The BSOD follows the opening of a VRAM-intensive application while training runs on the GPU. I've opened such applications regularly in the past without problems, with even bigger models, and the applications would utilize shared memory if they didn't have enough (which training cannot do) - no clue what's different now.
Training runs in __main__ under try-except, and the dump file informs (as here),
Typically, the referenced address is in freed memory or is simply invalid. This cannot be protected by a try - except handler -- it can only be protected by a probe or similar programming techniques.

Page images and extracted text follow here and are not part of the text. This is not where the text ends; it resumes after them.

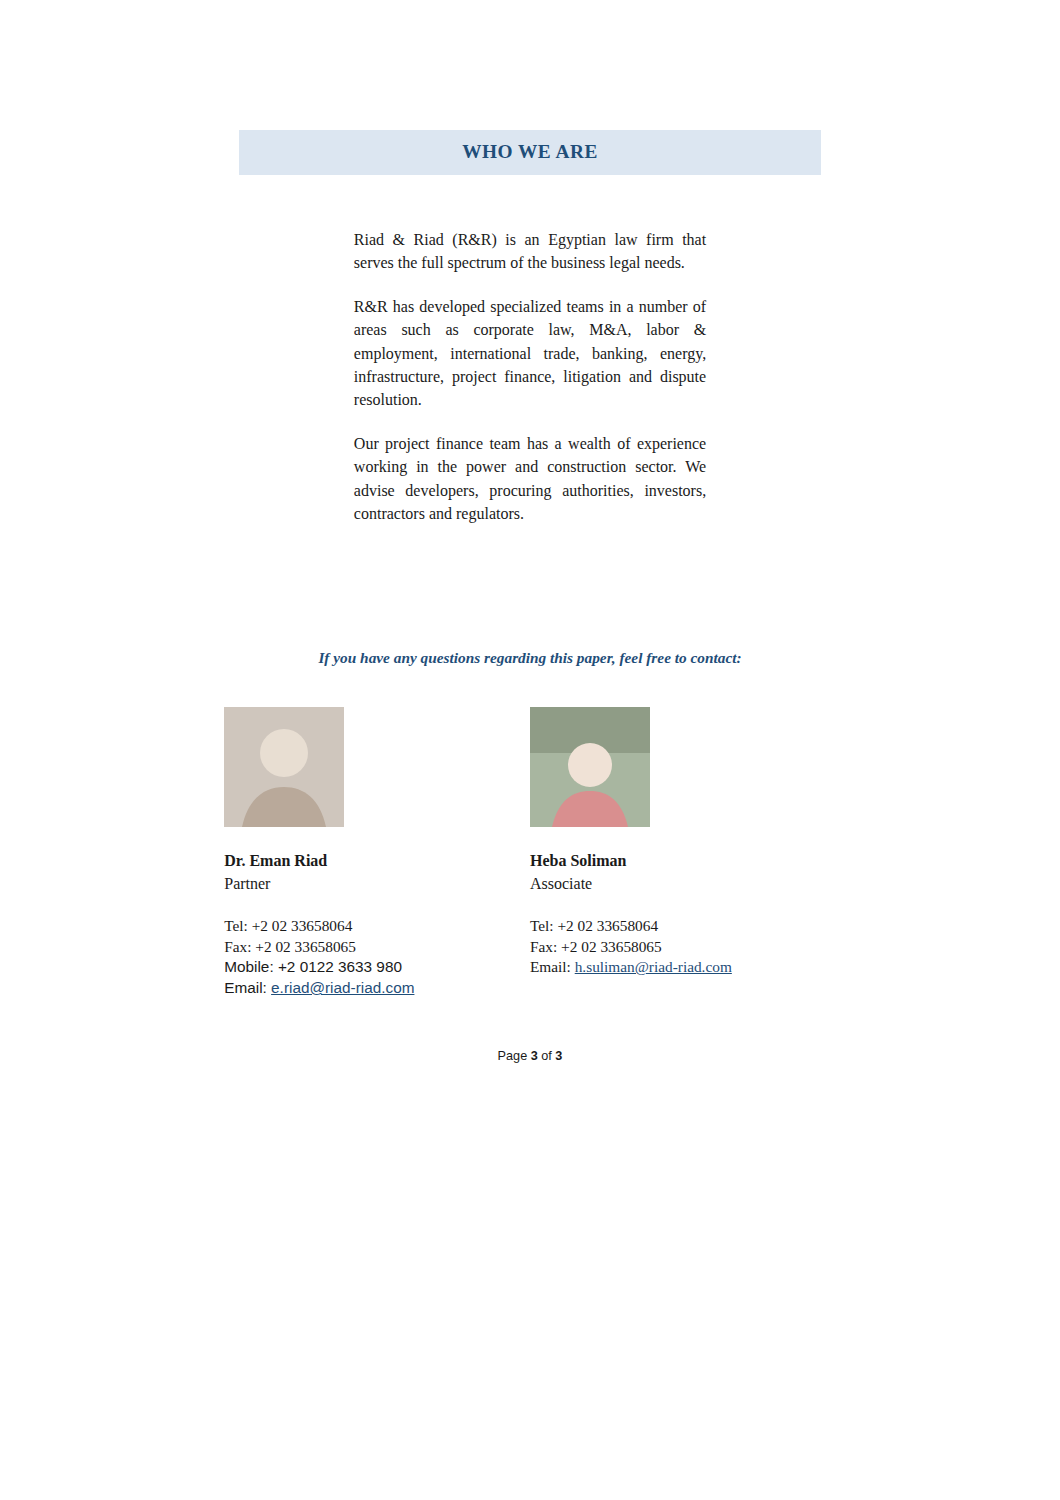WHO WE ARE
Riad & Riad (R&R) is an Egyptian law firm that serves the full spectrum of the business legal needs.
R&R has developed specialized teams in a number of areas such as corporate law, M&A, labor & employment, international trade, banking, energy, infrastructure, project finance, litigation and dispute resolution.
Our project finance team has a wealth of experience working in the power and construction sector. We advise developers, procuring authorities, investors, contractors and regulators.
If you have any questions regarding this paper, feel free to contact:
| Dr. Eman Riad Partner Tel: +2 02 33658064 Fax: +2 02 33658065 Mobile: +2 0122 3633 980 Email: e.riad@riad-riad.com | Heba Soliman Associate Tel: +2 02 33658064 Fax: +2 02 33658065 Email: h.suliman@riad-riad.com |
Page 3 of 3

If I replace with try-finally, it's nearly the same message, except it does say try-finally instead, despite there being numerous try-excepts leading in non-__main__ code. I've yet to try running without try in __main__.
Training runs via PyTorch Lightning, AMP16, no multiprocessing. It's not easily reproduced, and the dump file doesn't seem to point to Python code. How can this be debugged?
Env info: Windows 10 x64, RTX 2080 Super, AMD Ryzen 5 3600, BIOS 4602, latest drivers
Python 3.8.12, pytorch 1.10.0, pytorch-lightning 1.5.7
Dump summary:
************* Path validation summary **************
Response Time (ms) Location
Deferred srv*
Symbol search path is: srv*
Executable search path is:
Windows 10 Kernel Version 19041 MP (12 procs) Free x64
Product: WinNt, suite: TerminalServer SingleUserTS Personal
Edition build lab: 19041.1.amd64fre.vb_release.191206-1406
Machine Name:
Kernel base = 0xfffff803`80e00000 PsLoadedModuleList = 0xfffff803`81a2a2b0
Debug session time: Fri Jan 21 19:46:53.513 2022 (UTC + 4:00)
System Uptime: 0 days 0:57:47.148
Loading Kernel Symbols
...............................................................
................................................................
................................................................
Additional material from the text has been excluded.